A volte si può essere avversari anche nell’ambito dello stesso partito. Dopo la famosa “notte delle scope” è iniziato un percorso che ha portato Bossi e Maroni a essere avversari. Giunti alla segreteria federale, si è arrivati alla determinazione di un vincitore (Maroni) e di uno sconfitto (Bossi). Stessa situazione in occasione delle primarie del PD. A differenza di quanto accaduto in Lega, però (e questa la si prenda come una mia posizione personale), dalle primarie è uscito il vincitore “sbagliato” e ha perso una persona di cui il Paese avrebbe avuto più bisogno. In ogni caso queste sono state le regole del gioco.
In economia, invece, più aziende competono tra loro contendendosi le stesse risorse/clienti. Non c’è però un sistema di regole che porti ad avere vincitori e vinti in tempi e modi prestabiliti. Si corre tutti insieme uno contro l’altro con lo scopo di spuntare le condizioni migliori, senza però ragionare in termini di “distruzione” dell’avversario. Tanto che, di solito, in questo ambito il termine “avversario” non viene nemmeno usato. Inoltre le aziende competono su più fronti e lavorano, anche simultaneamente, su obiettivi che possono essere diversi: si può essere interessati alla quota di mercato, al fatturato, all’utile, al tasso di crescita, ecc. Un’azienda può mantenersi su piccole dimensioni e puntare, ad esempio, a un elevato livello di profitti.
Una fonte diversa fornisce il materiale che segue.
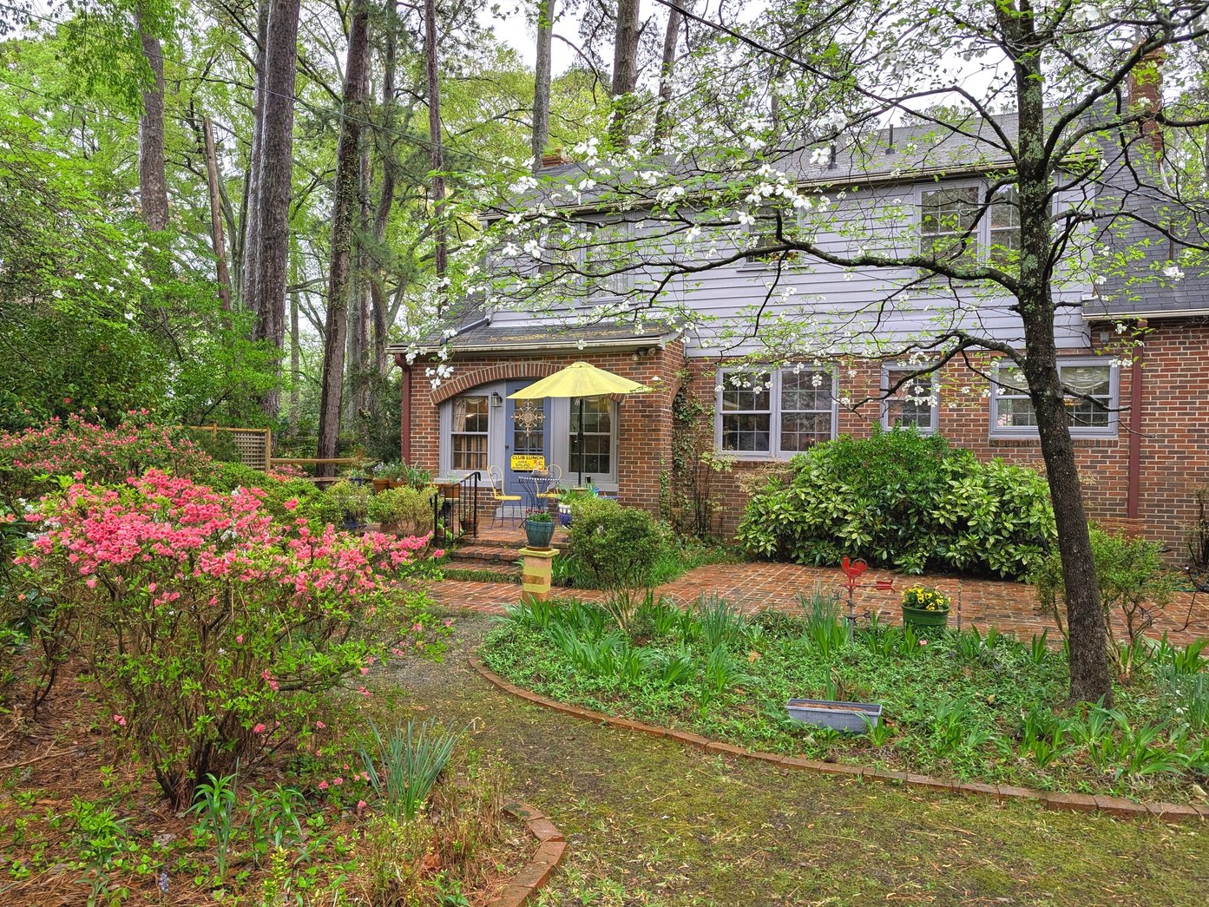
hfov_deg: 67.2
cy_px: 480
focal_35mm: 26
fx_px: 908
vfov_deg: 53.0
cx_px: 561
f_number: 1.68
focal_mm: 6.9
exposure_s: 1/163
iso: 18
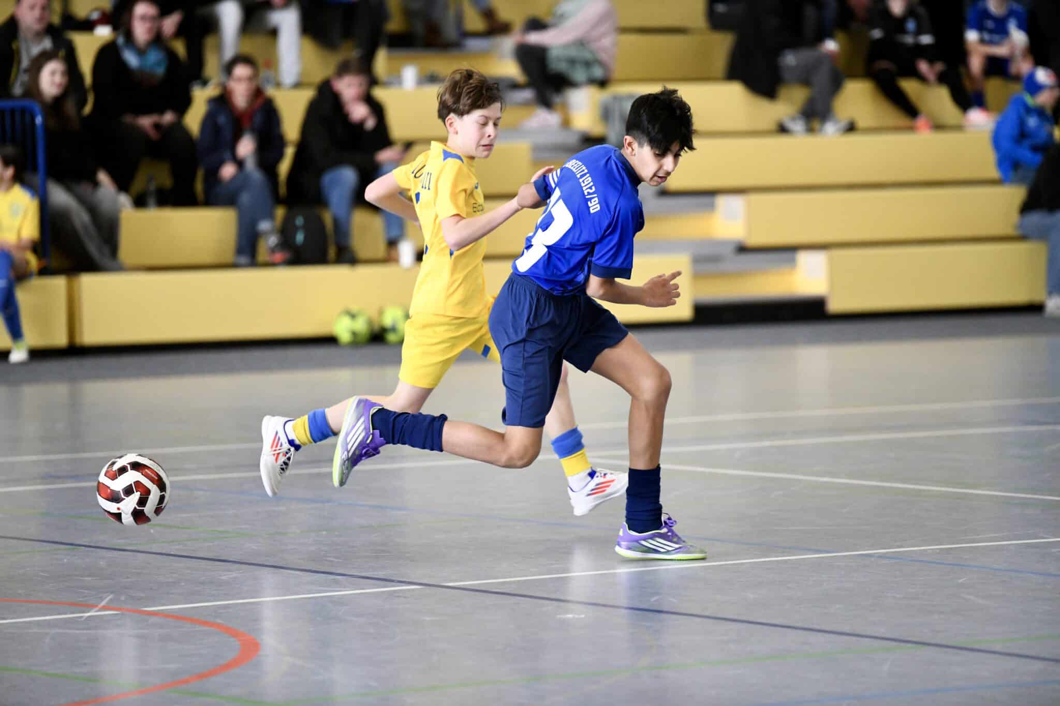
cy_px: 353
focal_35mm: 190
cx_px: 530
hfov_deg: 10.8
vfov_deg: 7.2
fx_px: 5594
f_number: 2.8
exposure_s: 1/1250
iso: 5000
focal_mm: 190
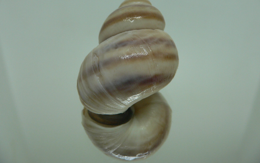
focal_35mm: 38
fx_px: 269
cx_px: 128
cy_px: 71
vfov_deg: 33.5
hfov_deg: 51.5
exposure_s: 1/60
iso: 100
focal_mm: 4.6
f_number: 2.8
In pratica, nell’ambito di un sistema economico di tipo concorrenziale, si nota – come elemento saliente – un fattore di “coesistenza” dinamica e non un binomio vinti/vincitori.
Licia:
@Nautilus, grazie per i contributo. Sarei curiosa di sapere se di qui a qualche anno nella politica italiana si continuerà a sentire parlare di competitor oppure se scomparirà, l’ennesima “parola di moda” di cui tutti si riempiono la bocca in certi periodi.
PS Aggiungo il link a Se c’era Renzi, il risultato delle primarie del PD come spunto per alcune note su come viene realizzato in italiano il periodo ipotetico dell’irrealtà.
Nautilus:
Il “Se c’era Renzi” sono riuscito a leggerlo solo ora e l’ho trovato davvero simpatico (oltre che interessante!).